Abstracts (first author)
CYP51 Paralogues and Azole Sensitivity in Rhynchosporium commune
The azoles, inhibiting sterol 14-α demethylase encoded by CYP51, are widely used both as clinical antifungal drugs and as agricultural fungicides. In contrast to some fungicide classes, no single mutation has arisen that confers broad, qualitative resistance to all azoles, but quantitative sensitivity shifts have arisen through a range of mechanisms. In some cases, sensitivity shifts may be due to enhanced efflux of the drug, or altered sterol metabolism, but other mechanisms involve the fungicide target site: CYP51 mutations confer reduced sensitivity in the clinical pathogen Candida albicans and the wheat pathogen Mycosphaerella graminicola, and CYP51 over-expression confers reduced sensitivity in the fruit pathogen Venturia inaequalis. Genome sequencing has revealed that some filamentous ascomycetes possess multiple CYP51 paralogues, with CYP51B present in all sequenced species, CYP51A in around half, and CYP51C only in Fusarium species. Presence of CYP51A reduces intrinsic azole sensitivity, with CYP51A mutations and over-expression resulting in further reductions in sensitivity in clinical isolates of Aspergillus fumigatus. However, in the barley pathogen Rhynchosporium commune, CYP51A is only present in some isolates, and acquired reductions in azole sensitivity in the last fifteen years are linked to the re-emergence of CYP51A in the R. commune population. Historical and functional studies provide evidence for the role of CYP51A in reduced azole sensitivity in R. commune.

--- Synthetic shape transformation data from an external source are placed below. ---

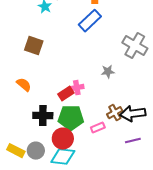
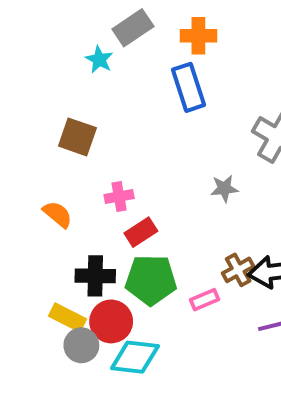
blue rectangle: (90, 21) -> (189, 87), turned -65
pink cross: (77, 88) -> (119, 196), moved
red circle: (63, 139) -> (111, 321), moved
yellow rectangle: (16, 151) -> (67, 317), moved

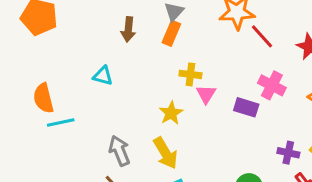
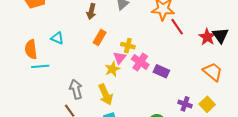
orange rectangle: (171, 33) -> (100, 38), moved
cyan triangle: (103, 76) -> (57, 38), moved
pink cross: (272, 85) -> (140, 62), moved
pink triangle: (206, 94) -> (120, 58), moved

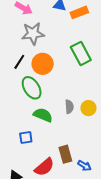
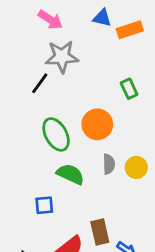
green rectangle: (81, 53) -> (129, 89), size x0.6
black line: (19, 62) -> (40, 83), moved
orange circle: (43, 64) -> (97, 124), moved

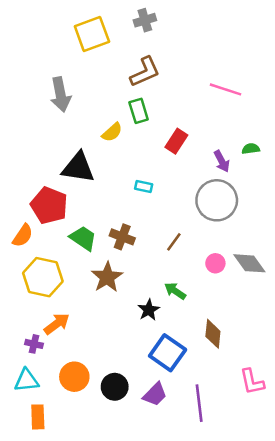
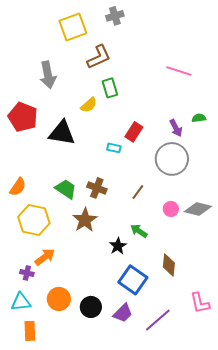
brown L-shape: (145, 72) -> (99, 57), moved
red rectangle: (176, 141) -> (134, 132), moved
red pentagon: (49, 205) -> (23, 117), moved
gray diamond: (249, 263) -> (198, 209), turned -40
purple line: (199, 403) -> (158, 320), turned 56

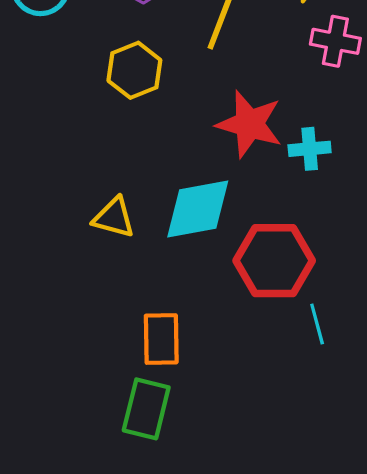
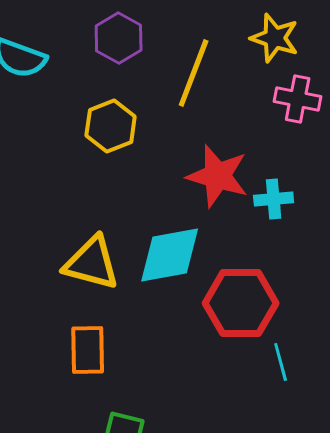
yellow triangle: (114, 218) -> (92, 263), size x1.4
orange rectangle: (161, 339) -> (88, 350), moved

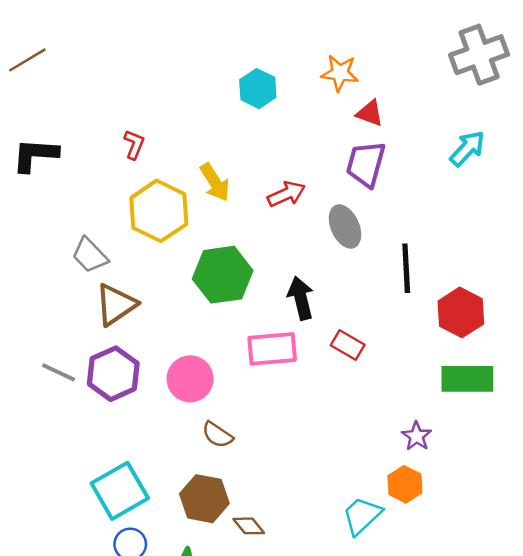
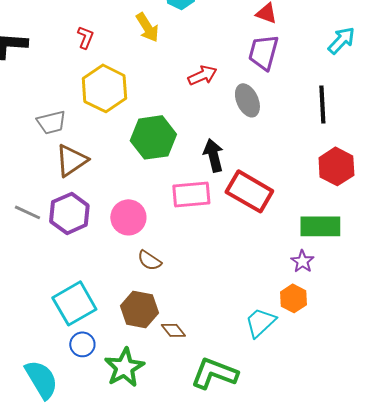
yellow arrow: (215, 182) -> (147, 27), moved
gray trapezoid: (90, 255) -> (51, 122), turned -60
black line: (406, 268) -> (322, 104), moved
red rectangle: (348, 345) -> (249, 191), size x1.8
green rectangle: (467, 379) -> (320, 226), moved

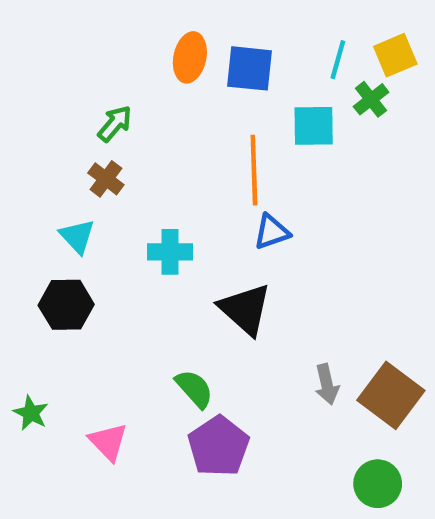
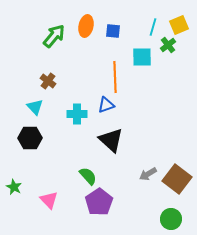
blue square: (250, 68) -> (113, 31), size x0.7
green arrow: (115, 124) -> (54, 36), moved, size x1.4
blue triangle: (272, 232) -> (106, 105), moved
gray arrow: (327, 384) -> (148, 174), turned 72

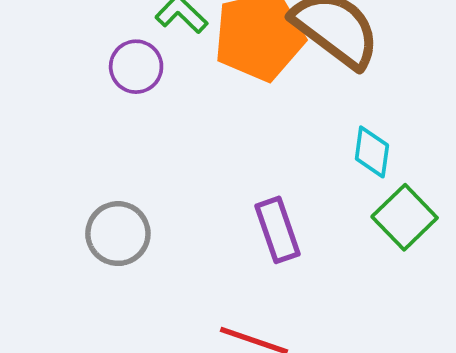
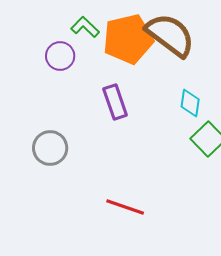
purple rectangle: (278, 230) -> (115, 102), moved

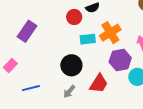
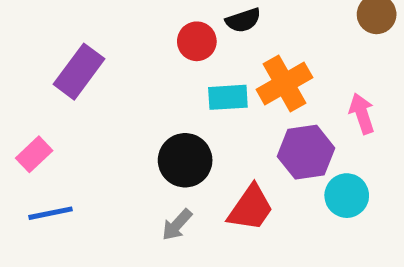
blue line: (31, 88) -> (51, 213), moved

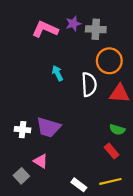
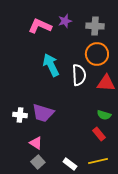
gray cross: (96, 29) -> (95, 26), moved
cyan arrow: (57, 73) -> (51, 65), size x1.6
gray square: (21, 176) -> (38, 162), moved

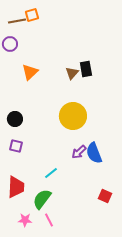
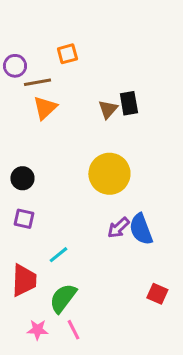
orange square: (32, 15) -> (67, 54), moved
brown line: (17, 21) -> (37, 82), moved
cyan line: (51, 173) -> (58, 255), moved

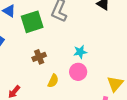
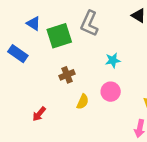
cyan star: (80, 52) -> (113, 60), moved

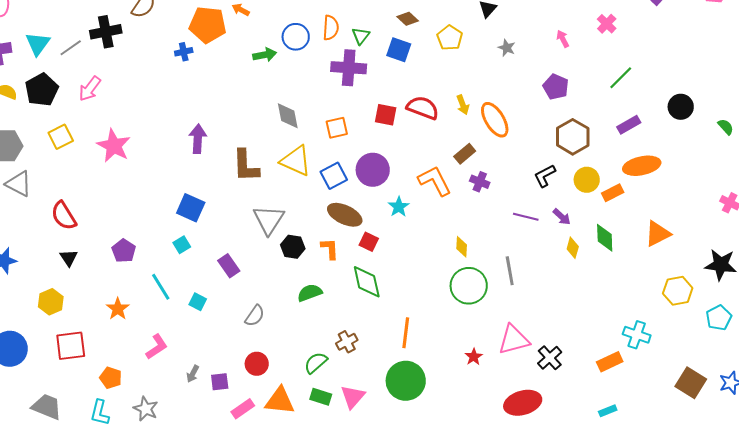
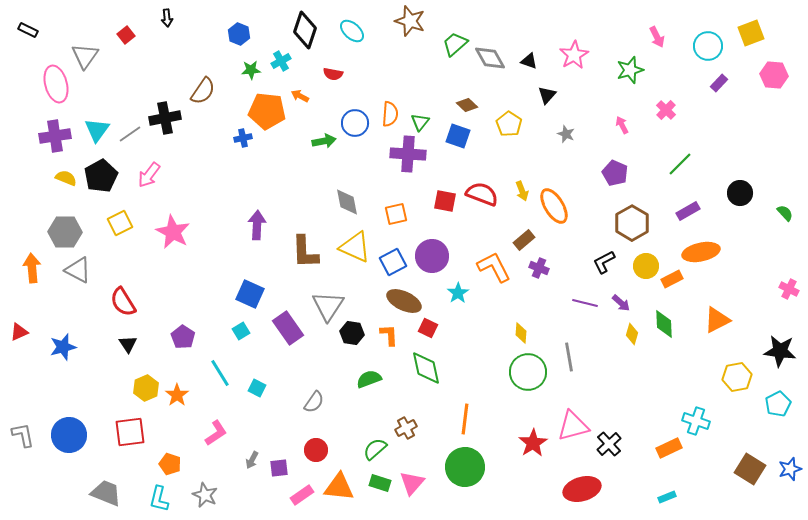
purple rectangle: (229, 266) -> (288, 328), moved, size x1.4
yellow hexagon: (51, 302) -> (146, 388), moved
red star: (474, 357) -> (533, 443), size x1.6

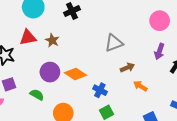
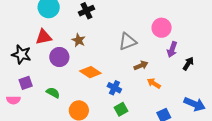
pink circle: (160, 21) -> (162, 28), moved
brown star: (52, 40) -> (79, 40), moved
purple circle: (50, 72) -> (59, 57), moved

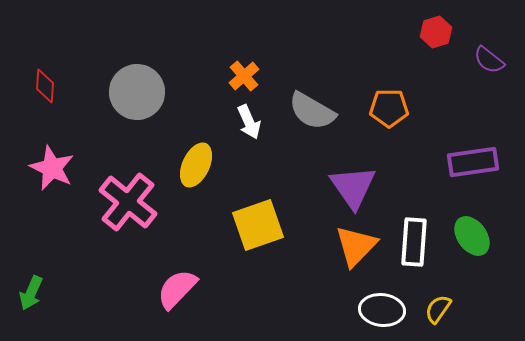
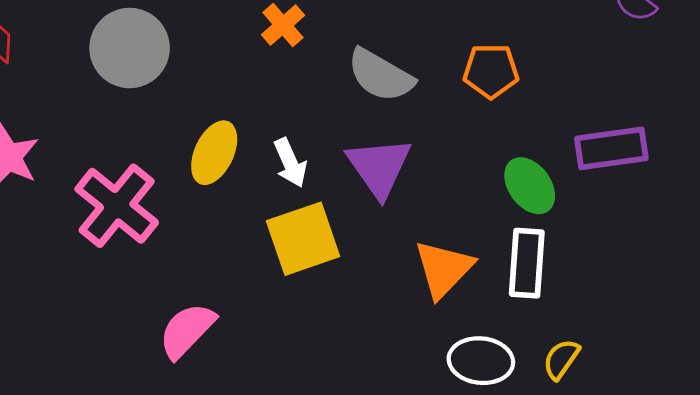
white arrow: (249, 122) -> (290, 163), moved
purple triangle: (353, 187) -> (379, 167), moved
green ellipse: (472, 236) -> (530, 186), moved

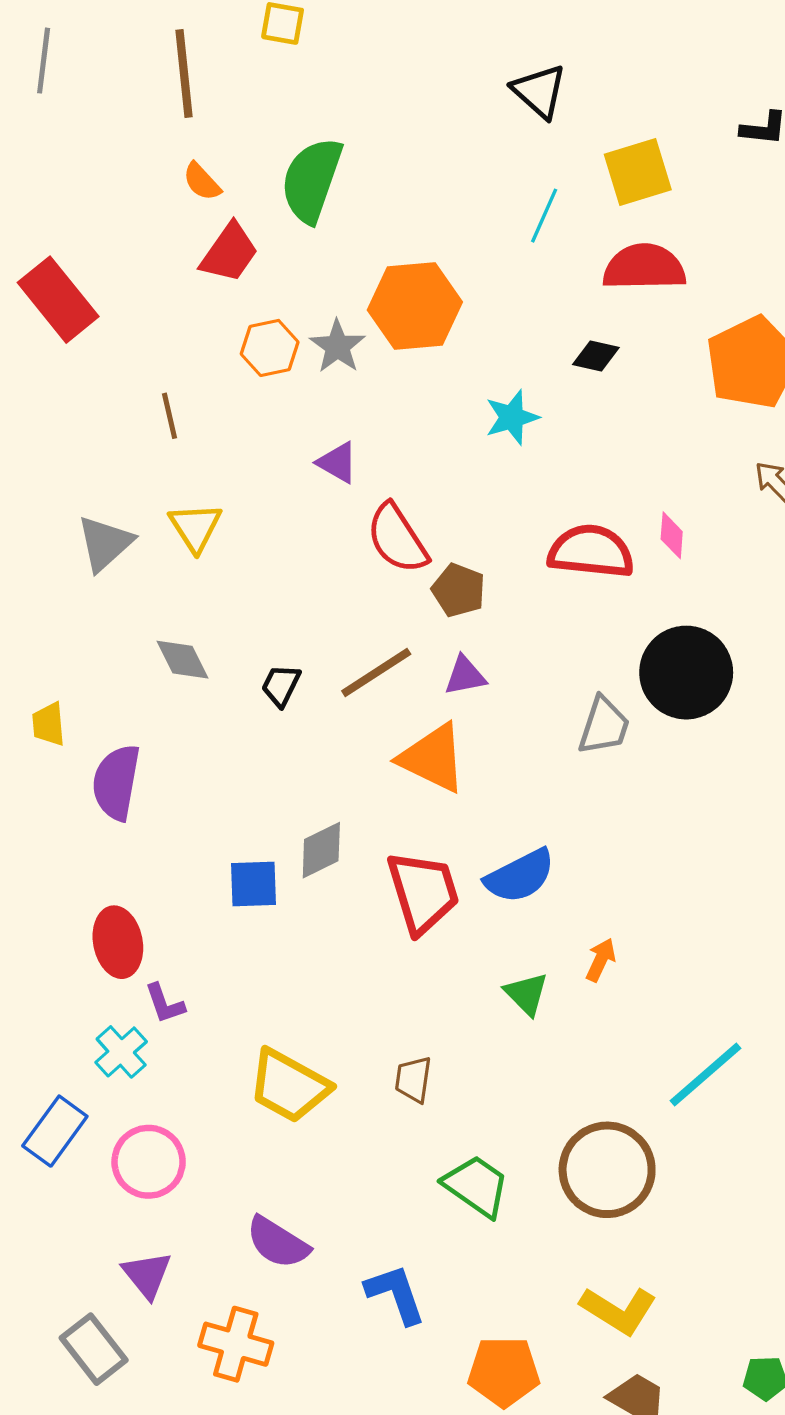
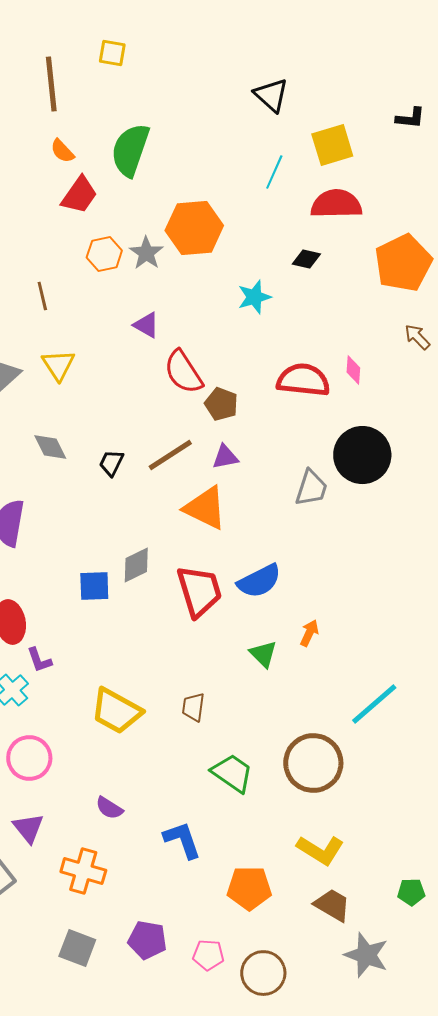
purple semicircle: (278, 1242) -> (109, 808), size x0.7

Mapping the adaptive landscape of Mycosphaerella graminicola CYP51 under selection by azole fungicides
The evolution of resistance to drugs and pesticides is a prime example of evolution in action. In many cases, such as the evolution of resistance to QoI and MBC fungicides in fungal pathogens of plants, the adaptive landscape is very simple, with a single mutation effectively conferring full resistance. However, in the case of the azole fungicides, multiple mutations in the target-site-encoding gene CYP51 occur in various combinations, with quantitative and epistatic effects on fungicide sensitivity and enzyme function. Epistatic interactions between mutations may result in rugged fitness landscapes, and incomplete cross-resistance between azoles causes the fitness landscape to shift as different fungicides are used. Mycosphaerella graminicola (Mycosphaerellaceae, Ascomycota) is a major foliar pathogen of wheat, causing yield losses of up to 50%. Azoles have been used extensively to control M. graminicola, but many CYP51 mutations have been reported, with up to eight coding changes in one haplotype, reducing the effectiveness of some compounds. Tools available to investigate M. graminicola CYP51 mutations include functional studies through heterologous expression and homologous gene replacement, experimental evolution through UV mutagenesis and in vitro selection, and historical studies with 160 years of archived samples from Rothamsted's Broadbalk long-term winter wheat field experiment. We consider the value of modelling the evolution of M. graminicola CYP51 as an adaptive landscape, both in formulating anti-resistance strategies for azole use in agriculture, and in addressing fundamental evolutionary questions such as historical contingency and the crossing of adaptive valleys.